Any other suggestions are welcomed.
pytorch have a nD searchsorted
and there is a smart way to convert nD problem to 1D as @robert-crovella mentioned. I write two version of functions to test their speed:
import cupy as cp
import torch
from cupyx.profiler import benchmark
The first one is basically a simple wrapper around pytorch searchsorted
:
def torch_searchsorted(ref,sec)
_ref = torch.as_tensor(ref)
_sec = torch.as_tensor(sec)
indices = torch.searchsorted(_ref,_sec,side='right')

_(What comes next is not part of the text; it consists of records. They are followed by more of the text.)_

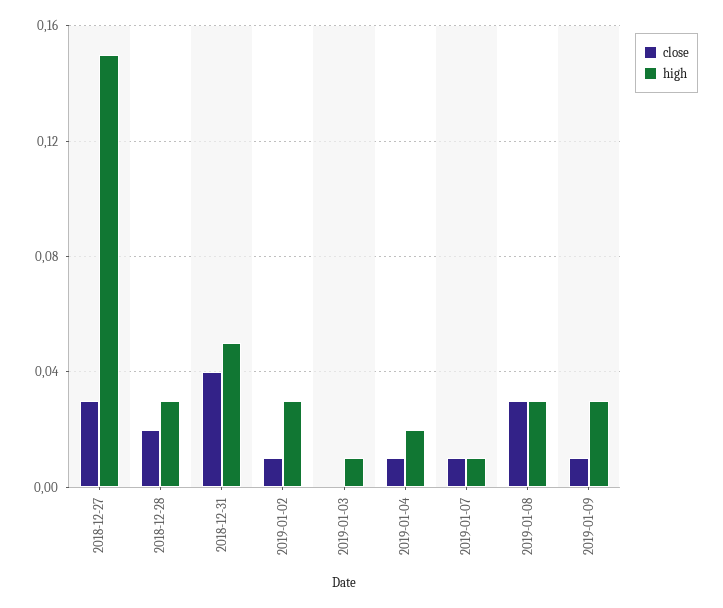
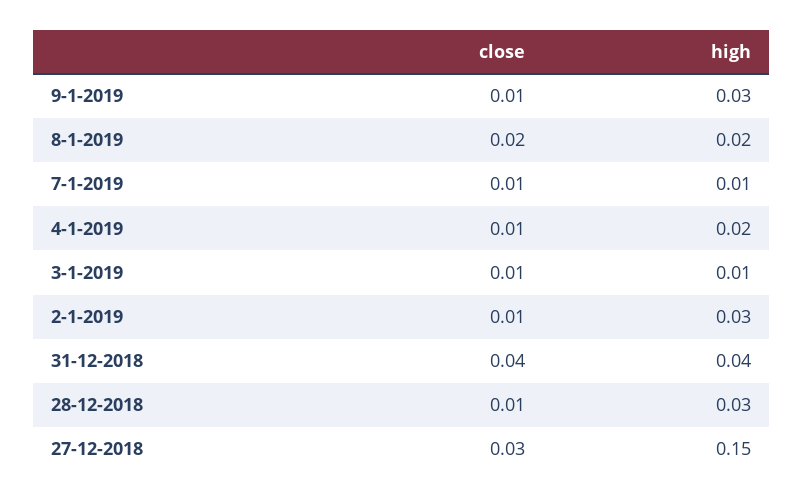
  {
    "close": {
      "2018-12-27": 0.03,
-     "2018-12-28": 0.02,
+     "2018-12-28": 0.01,
      "2018-12-31": 0.04,
      "2019-01-02": 0.01,
-     "2019-01-03": 0,
+     "2019-01-03": 0.01,
      "2019-01-04": 0.01,
      "2019-01-07": 0.01,
-     "2019-01-08": 0.03,
+     "2019-01-08": 0.02,
      "2019-01-09": 0.01
    },
    "high": {
      "2018-12-27": 0.15,
      "2018-12-28": 0.03,
-     "2018-12-31": 0.05,
+     "2018-12-31": 0.04,
      "2019-01-02": 0.03,
      "2019-01-03": 0.01,
      "2019-01-04": 0.02,
      "2019-01-07": 0.01,
-     "2019-01-08": 0.03,
+     "2019-01-08": 0.02,
      "2019-01-09": 0.03
    }
  }

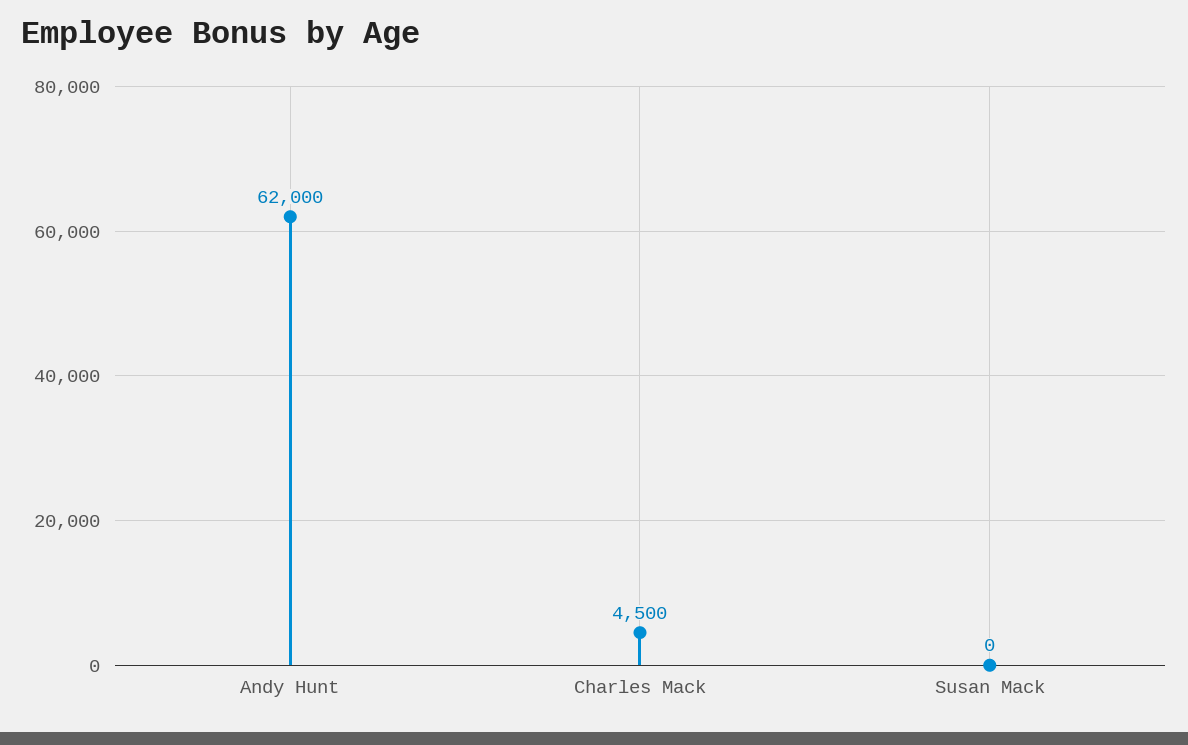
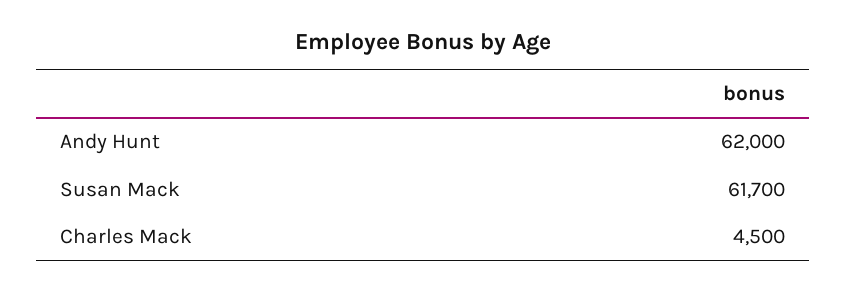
  {
    "Andy Hunt": 62000,
    "Charles Mack": 4500,
-   "Susan Mack": 0
+   "Susan Mack": 61700
  }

indices = cp.asarray(indices)
return indices
The second is the smart way:
def cupy_searchsorted(a,b):
m,n = a.shape
max_num = cp.maximum(a.max() - a.min(), b.max() - b.min()) + 1
r = max_num*cp.arange(a.shape[0])[:,None]

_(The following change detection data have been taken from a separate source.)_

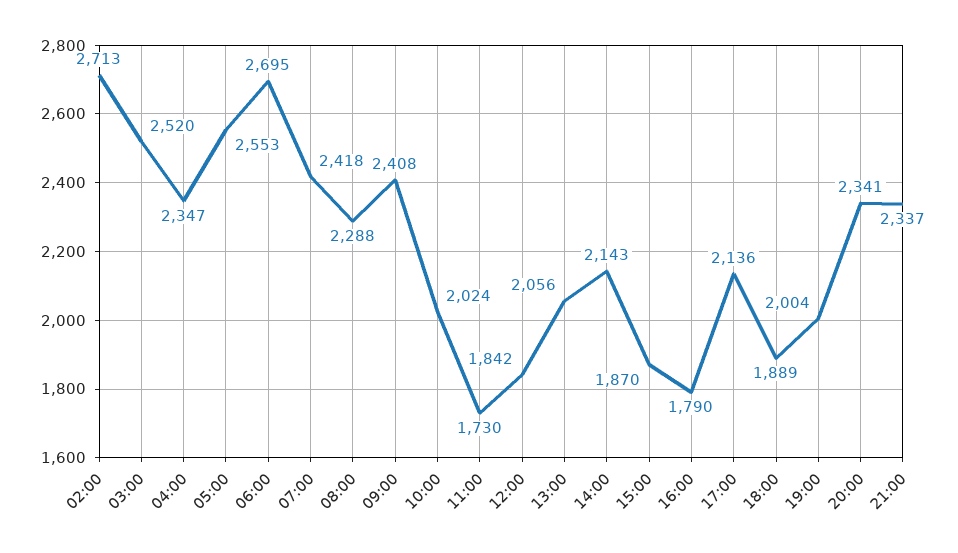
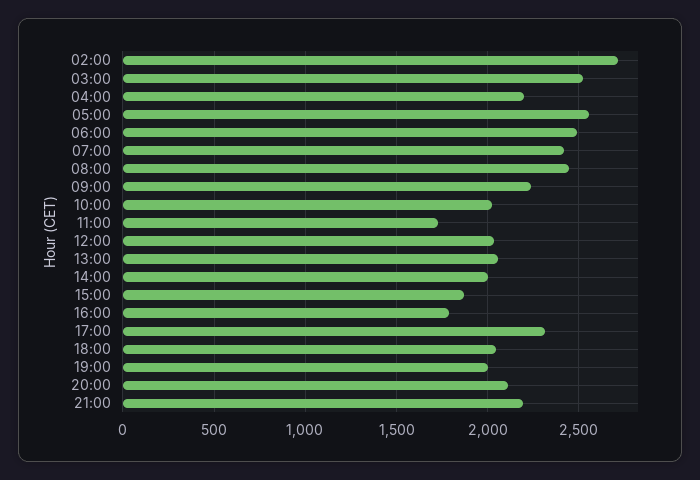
  {
    "02:00": 2713,
    "03:00": 2520,
-   "04:00": 2347,
+   "04:00": 2200,
    "05:00": 2553,
-   "06:00": 2695,
+   "06:00": 2500,
    "07:00": 2418,
-   "08:00": 2288,
+   "08:00": 2450,
-   "09:00": 2408,
+   "09:00": 2250,
    "10:00": 2024,
    "11:00": 1730,
-   "12:00": 1842,
+   "12:00": 2050,
    "13:00": 2056,
-   "14:00": 2143,
+   "14:00": 2000,
    "15:00": 1870,
    "16:00": 1790,
-   "17:00": 2136,
+   "17:00": 2300,
-   "18:00": 1889,
+   "18:00": 2050,
    "19:00": 2004,
-   "20:00": 2341,
+   "20:00": 2100,
-   "21:00": 2337
+   "21:00": 2200
  }

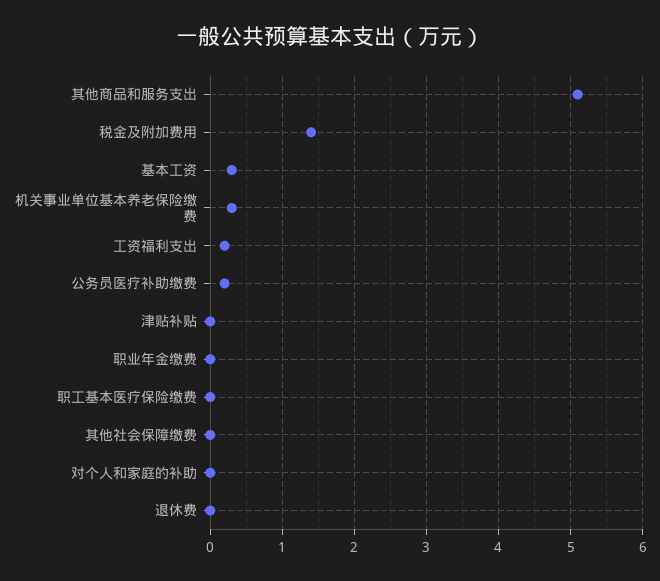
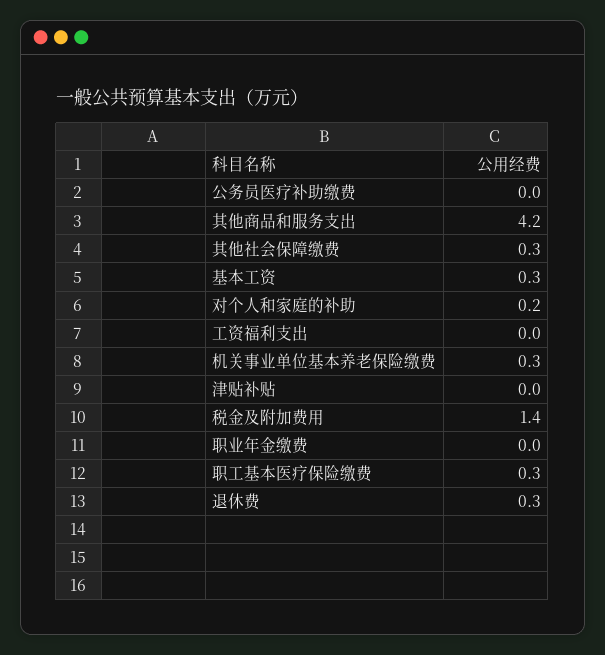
  {
-   "其他商品和服务支出": 5.1,
+   "其他商品和服务支出": 4.2,
    "税金及附加费用": 1.4,
    "基本工资": 0.3,
    "机关事业单位基本养老保险缴费": 0.3,
-   "工资福利支出": 0.2,
+   "工资福利支出": 0,
-   "公务员医疗补助缴费": 0.2,
+   "公务员医疗补助缴费": 0,
    "津贴补贴": 0,
    "职业年金缴费": 0,
-   "职工基本医疗保险缴费": 0,
+   "职工基本医疗保险缴费": 0.3,
-   "其他社会保障缴费": 0,
+   "其他社会保障缴费": 0.3,
-   "对个人和家庭的补助": 0,
+   "对个人和家庭的补助": 0.2,
-   "退休费": 0
+   "退休费": 0.3
  }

p = cp.searchsorted( (a+r).ravel(), (b+r).ravel(), side='right' ).reshape(m,-1)
return p - n*(cp.arange(m)[:,None])
First test the correctness:
ref = cp.arange(20, dtype=cp.float32).reshape(4,5)
sec = cp.arange(-1,19, dtype=cp.float32).reshape(4,5)
torch_out = torch_searchsorted(ref,sec)
cupy_out = cupy_searchsorted(ref,sec)
The results are same:
array([[0, 1, 2, 3, 4],
[0, 1, 2, 3, 4],
[0, 1, 2, 3, 4],
[0, 1, 2, 3, 4]])
Then test the speed:
width = 100
nlines = 10000
ref = cp.arange(-1.1,-1.1+width*nlines, dtype=cp.float32).reshape(nlines,width)
sec = cp.arange(-1.5,-1.5+width*nlines, dtype=cp.float32).reshape(nlines,width)
print(benchmark(torch_searchsorted,(ref, sec), n_repeat=100))
print(benchmark(cupy_searchsorted,(ref, sec), n_repeat=100))
The result is much suprising:
torch_searchsorted : CPU: 8305.727 us +/-737.419 (min: 8109.499 / max:15409.231) us GPU-0: 8937.603 us +/-737.363 (min: 8741.632 / max:16042.624) us
cupy_searchsorted : CPU: 354.953 us +/- 9.935 (min: 346.325 / max: 429.802) us GPU-0: 378.429 us +/- 9.438 (min: 370.688 / max: 450.560) us
The cupy version is much faster. I wonder if the data conversion costs too much time, so I do further test:
_ref = torch.as_tensor(ref)
_sec = torch.as_tensor(sec)
print(benchmark(torch.searchsorted,(_ref, _sec), n_repeat=100))
I get
searchsorted : CPU: 5669.537 us +/-86.444 (min: 5646.031 / max: 6487.139) us GPU-0: 5677.324 us +/-86.665 (min: 5653.792 / max: 6496.576) us
It gets faster but still not as fast as the cupy one. The test is on V100. pytorch version is
pytorch 1.13.1 py3.9_cuda11.7_cudnn8.5.0_0 pytorch
cupy version is 11.2.
Conclusion:
searchsorted
support nD, the performance is not so good.